Staat artikel 28 bis, lid 1, van richtlijn 2010/13/EU (2) van het Europees Parlement en de Raad van 10 maart 2010 betreffende de coördinatie van bepaalde wettelijke en bestuursrechtelijke bepalingen in de lidstaten inzake het aanbieden van audiovisuele mediadiensten (richtlijn audiovisuele mediadiensten), PB L 095 van 15 april 2010, blz. 1, in de versie van richtlijn (EU) 2018/1808 (3) van het Europees Parlement en de Raad van 14 november 2018 tot wijziging van richtlijn 2010/13/EU betreffende de coördinatie van bepaalde wettelijke en bestuursrechtelijke bepalingen in de lidstaten inzake het aanbieden van audiovisuele mediadiensten (richtlijn audiovisuele mediadiensten) in het licht van een veranderende marktsituatie, PB L 303 van 28 november 2018, blz. 69, in de weg aan de toepassing van een maatregel in de zin van artikel 3, lid 4, van richtlijn 2000/31, die geen betrekking heeft op de op een videoplatform geleverde programma’s en door gebruikers gegenereerde video’s?


(1)  Richtlijn 2000/31/EG van het Europees Parlement en de Raad van 8 juni 2000 betreffende bepaalde juridische aspecten van de diensten van de informatiemaatschappij, met name de elektronische handel, in de interne markt (“Richtlijn inzake elektronische handel”) (PB L 178 van 17.7.2000, blz. 1).
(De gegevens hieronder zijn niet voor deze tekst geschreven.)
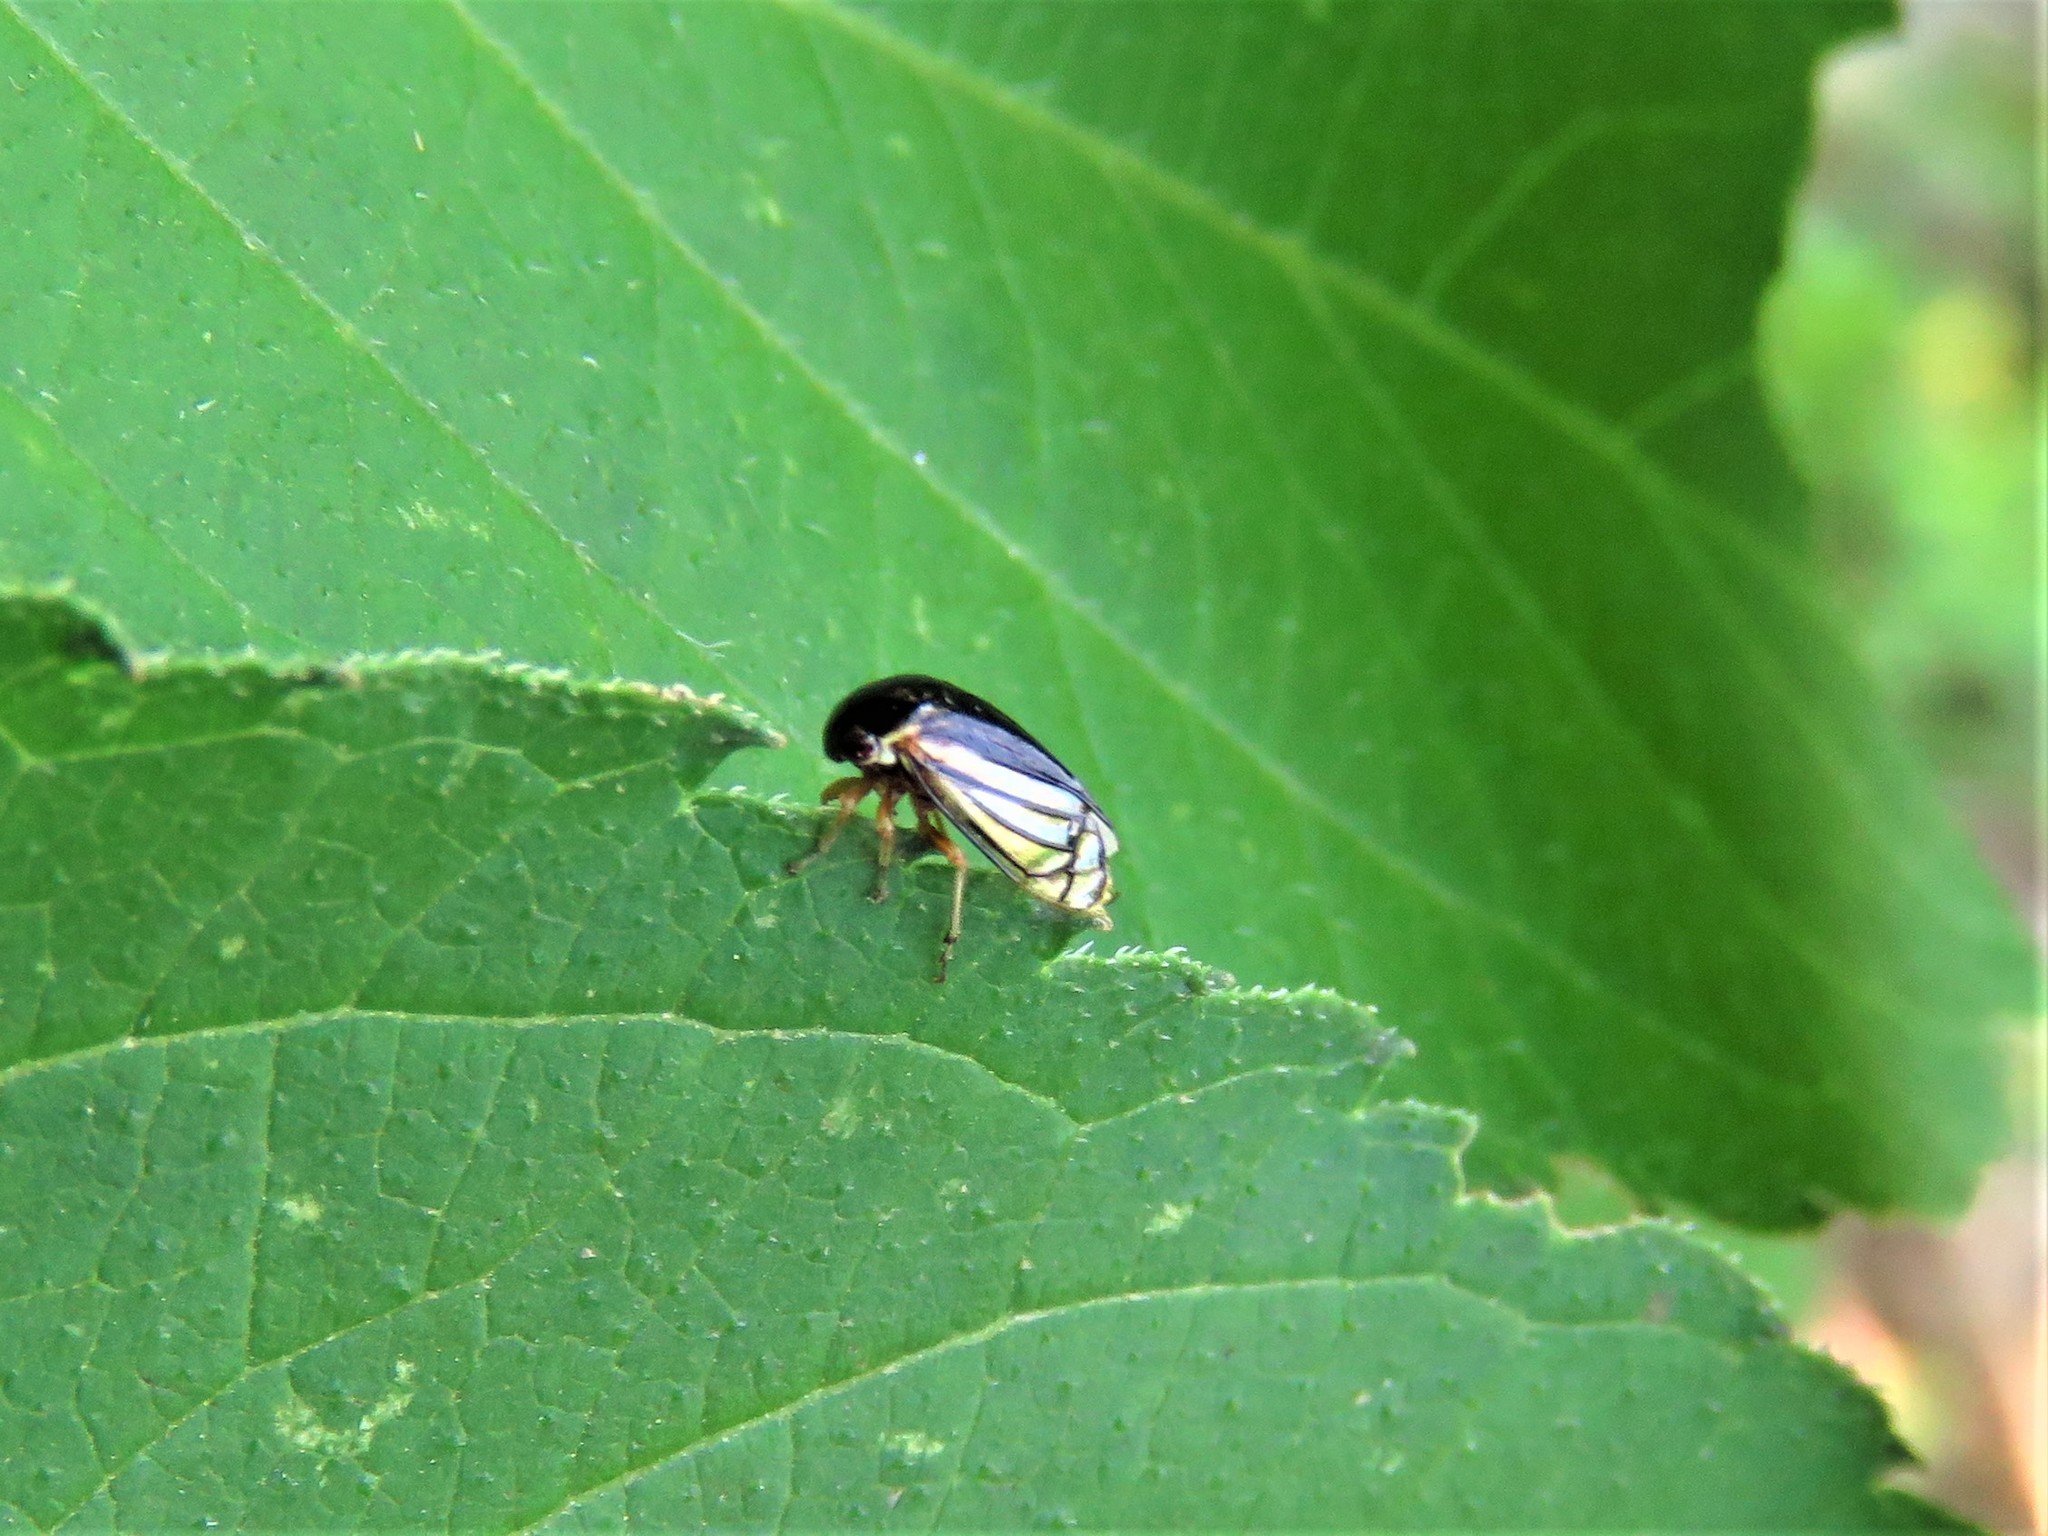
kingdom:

(2)  Richtlijn 2010/13/EU van het Europees Parlement en de Raad van 10 maart 2010 betreffende de coördinatie van bepaalde wettelijke en bestuursrechtelijke bepalingen in de lidstaten inzake het aanbieden van audiovisuele mediadiensten (richtlijn audiovisuele mediadiensten) (PB L 95 van 15.4.2010, blz. 1).

(3)  Richtlijn (EU) 2018/1808 van het Europees Parlement en de Raad van 14 november 2018 tot wijziging van richtlijn 2010/13/EU betreffende de coördinatie van bepaalde wettelijke en bestuursrechtelijke bepalingen in de lidstaten inzake het aanbieden van audiovisuele mediadiensten (richtlijn audiovisuele mediadiensten) in het licht van een veranderende marktsituatie. (PB L 303 van 28.11.2018, blz. 69).